First up: Final Four Sleepers

It takes a certain amount of talent to be able to win a national title in college basketball, even if that talent doesn’t always show up every night.

Winning four games in two weeks to get to the season’s final weekend can be done by a team with a handful of future pros and 10 losses on the season. We see it all the time.

Here are seven teams that have the tools to make a run to the Final Four even if they don’t have a great chance of winning their conference and look likely to enter the NCAA tournament outside the top four seeds.

Angel Delgado, Seton Hall (Mike Stobe/Getty Images)

SETON HALL

If you’re not the kind of program that is going to be landing five-star, soon-to-be lottery pick freshmen by the car-load each and every fall, the best way to win basketball games is to get old and stay old. No one quite embodies that ethos this season like Seton Hall does.

Head coach Kevin Willard entered the 2015-16 season on the hot seat after his loaded 2014 recruiting class sparked a 13-3 start to the 2014-15 season before the team fell off a cliff, losing 12 of their last 15 games and missing out on the postseason entirely. Following that season, the Pirates jettisoned some of their baggage and returned a core of sophomores that would eventually lead the program to back-to-back NCAA tournament appearances despite losing Isaiah Whitehead to the 2016 NBA Draft.

And now, four members of that 2014 recruiting class — guards Khadeen Carrington and Desi Rodriguez, big men Angel Delgado and Ishmael Sanogo — are now seniors leading what may be the best Seton Hall team since the P.J. Carlesimo days. Delgado’s name is the one you need to know. The 6-foot-9 Dominican power forward is one of the toughest and most physical bigs in the country. It’s not a mistake that he averaged 15.2 points and 13.1 boards last season, numbers that jumped to 16.4 points and 14.5 boards in Big East play.

He’s Seton Hall’s All-American. He was also the team’s third-leading scorer last year, behind Carrington and Rodriguez, who are both tough, physical New York City guards; Carrington is more of a combo while Rodriguez is a wing. Sanogo Michael Nzei are tough, athletic, defensive-minded front court players, and you’re starting to see the trend here, right?

Playing Seton Hall is not going to be fun this season, and while they may not be the most talented team in the country this year, you’ll be hard-pressed to find one that plays harder.

There are going to be two things that determine Seton Hall’s ceiling:

  • Does Seton Hall have a point guard? Freshman Jordan Walker is the only true point that will be eligible this season, and the Pirates ran into some problems that came with a lack of playmakers last season. Asking a freshman to handle those responsibilities will be tough, but it helps that Carrington can handle the ball and that everyone else on the floor will be a veteran.
  • What does Myles Powell turn into? He had some promising moments as a freshman, including 26-point outbursts at Iowa and at Xavier. If he become a more consistent shooter, that opens up a lot more space for Delgado inside.
Collin Sexton (David Banks/Getty Images)

ALABAMA

Last year, Alabama finished the season as one of the top ten defensive teams in college basketball, according to KenPom’s adjusted defensive efficiency metric.

Not only do the Crimson Tide return essentially everyone from that team, they also add one of the nation’s best recruiting classes to the mix. More importantly, that recruiting class features players that are able to get buckets in a hurry, and if you any Alabama basketball a year ago, you know that was a major issue; they were 153rd in adjusted offensive efficiency and, in February, played a four-overtime game against South Carolina where they managed all of 90 points in 60 minutes of basketball.

□ □ □ □ □

> **To do**
A. In the college basketball preview, what did Angel Delgado average in Big East play last season?
B. Carry the college basketball preview forward, starting right after its final sentence about the four-overtime game against South Carolina.
The listing comes from a separate source, unrelated to the college basketball preview.

> **Data**
□ □ □ □ □

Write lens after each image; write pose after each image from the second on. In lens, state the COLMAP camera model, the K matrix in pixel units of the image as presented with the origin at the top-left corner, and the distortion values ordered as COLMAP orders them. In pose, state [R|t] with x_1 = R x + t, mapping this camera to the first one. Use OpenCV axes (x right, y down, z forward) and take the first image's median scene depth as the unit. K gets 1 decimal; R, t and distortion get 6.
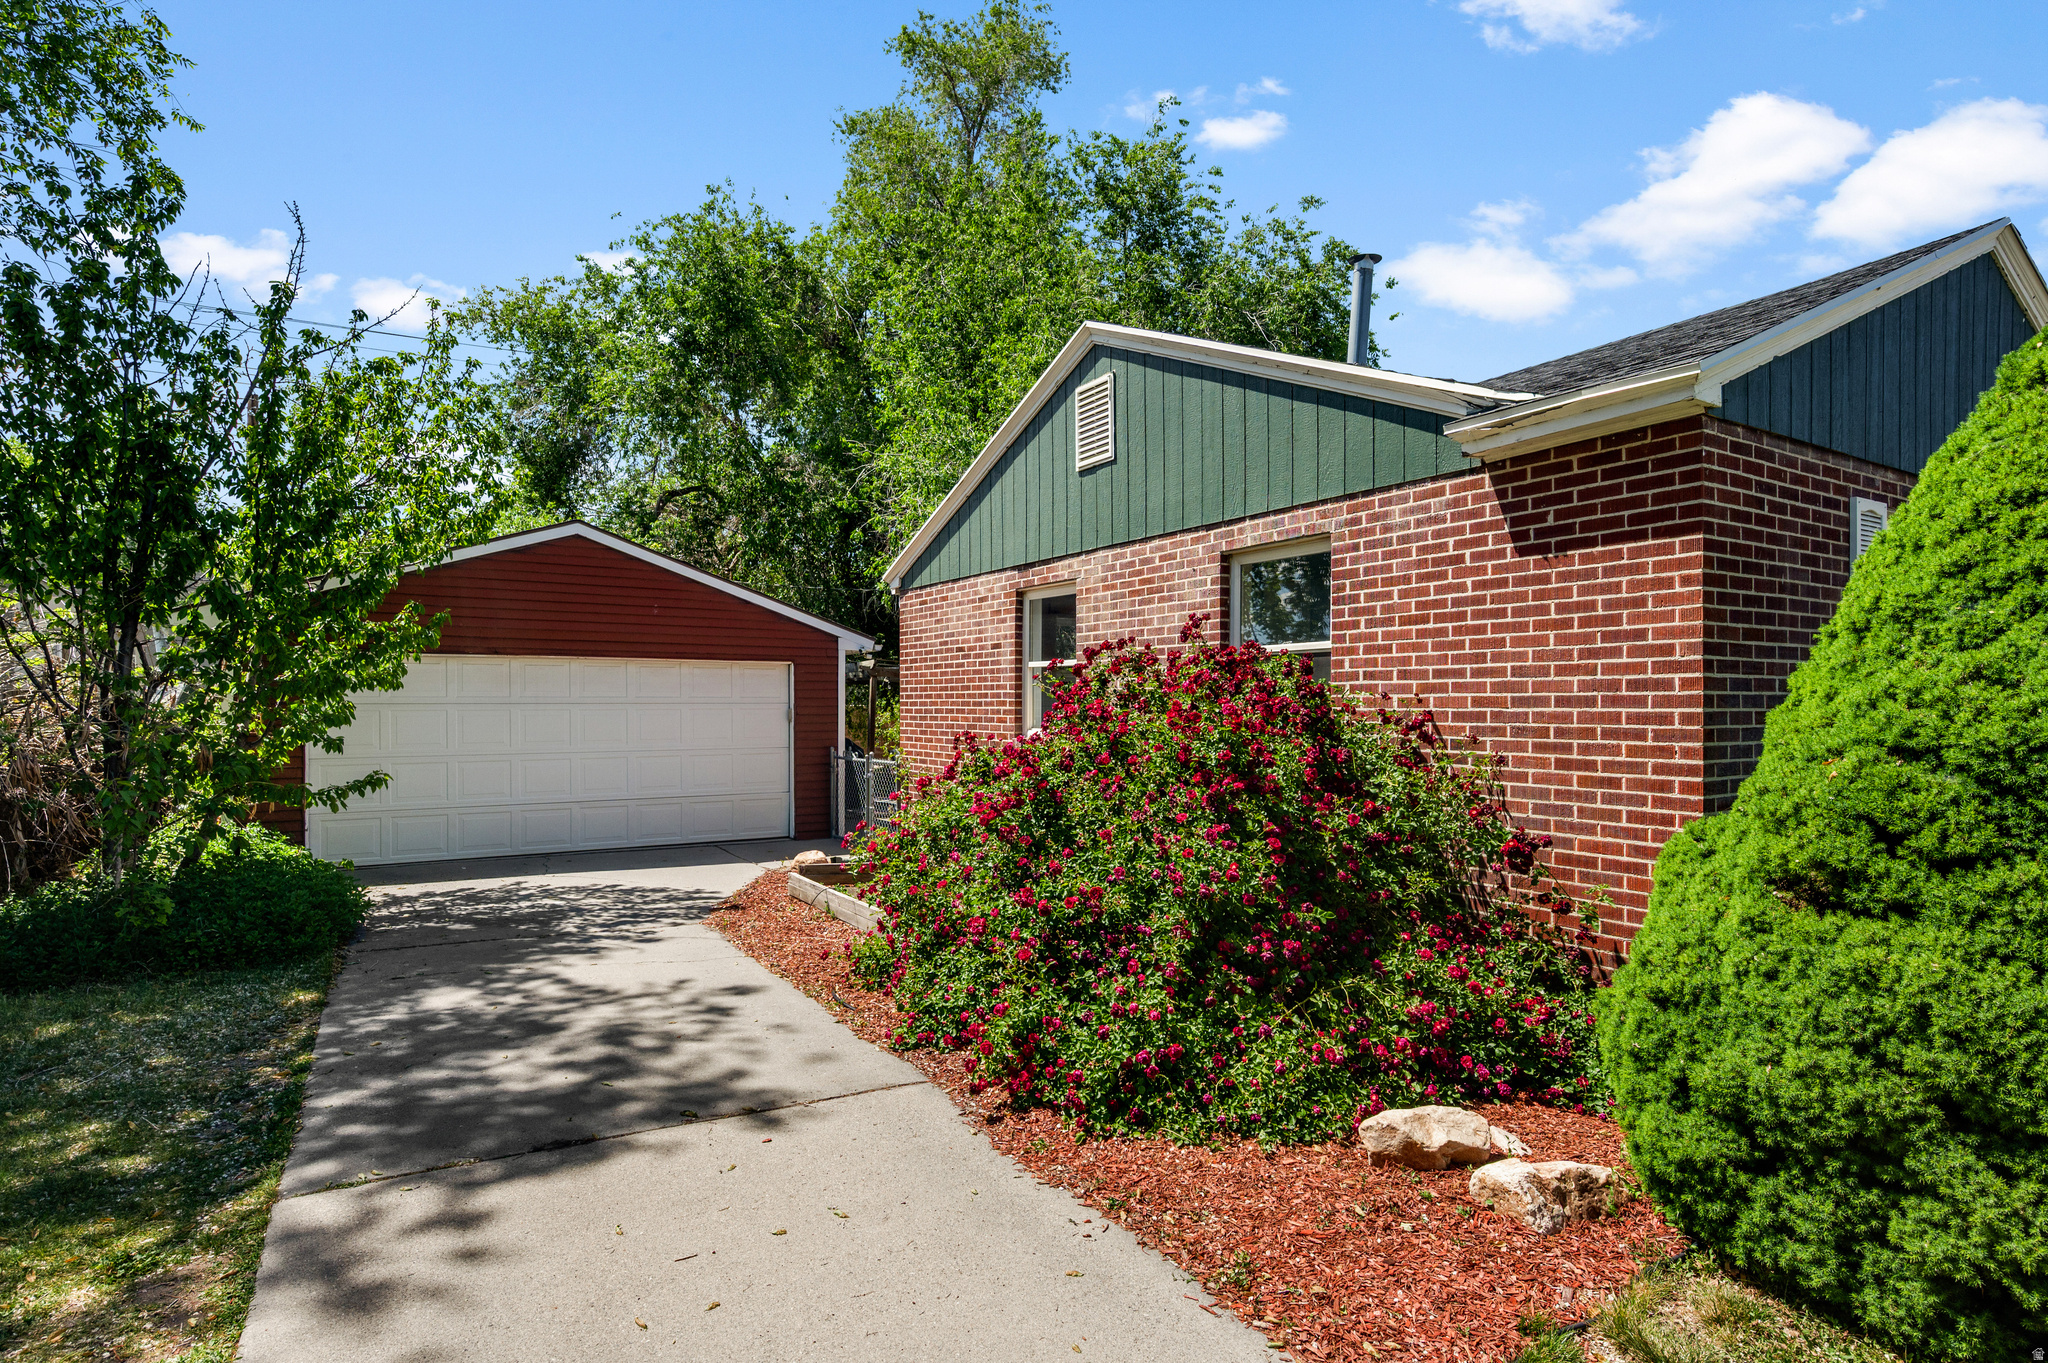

□ □ □ □ □

> **Responses to the exercise**
A. 16.4 points and 14.5 boards.

B.
The name that you’re going to want to be familiar with is Collin Sexton, a top ten prospect in the class and the pound-for-pound best freshman scorer in the country. Assuming he’s eligible – which is no guarantee given the fact that he appears to be linked to the college basketball bribery scandal that erupted last week – it’s going to be interesting to see how he adjusts to the college level — in high school, the 6-foot-2 guard’s game was centered around getting into the lane, throwing his body into people and getting to the foul line — but he should immediately help relieve some of those scoring issues, as will five-star off-guard John Petty. Braxton Key and Dazon Ingram are both back in the mix as well, while former four-star big man Daniel Giddens will be eligible after transferring in from Ohio State.

I’m still very-much taking a wait-and-see approach with the Tide this year, but the combination of last year’s defense combined with the influx of scoring talent Avery Johnson will see in his back court this year gets the Tide a ceiling that is as high as anyone’s in the SEC this side of Kentucky and Florida.

UCLA

It’s going to be easy for people to write off this UCLA team.

Lonzo Ball is gone, as is T.J. Leaf, Ike Anigbogu, Isaac Hamilton and Bryce Alford. Instead, the Bruins will enroll Liangelo Ball, the worst of the three Ball brothers and the one that may end up igniting LaVar’s ire if he does not play the kind of minutes and get the kind of shots he envisions.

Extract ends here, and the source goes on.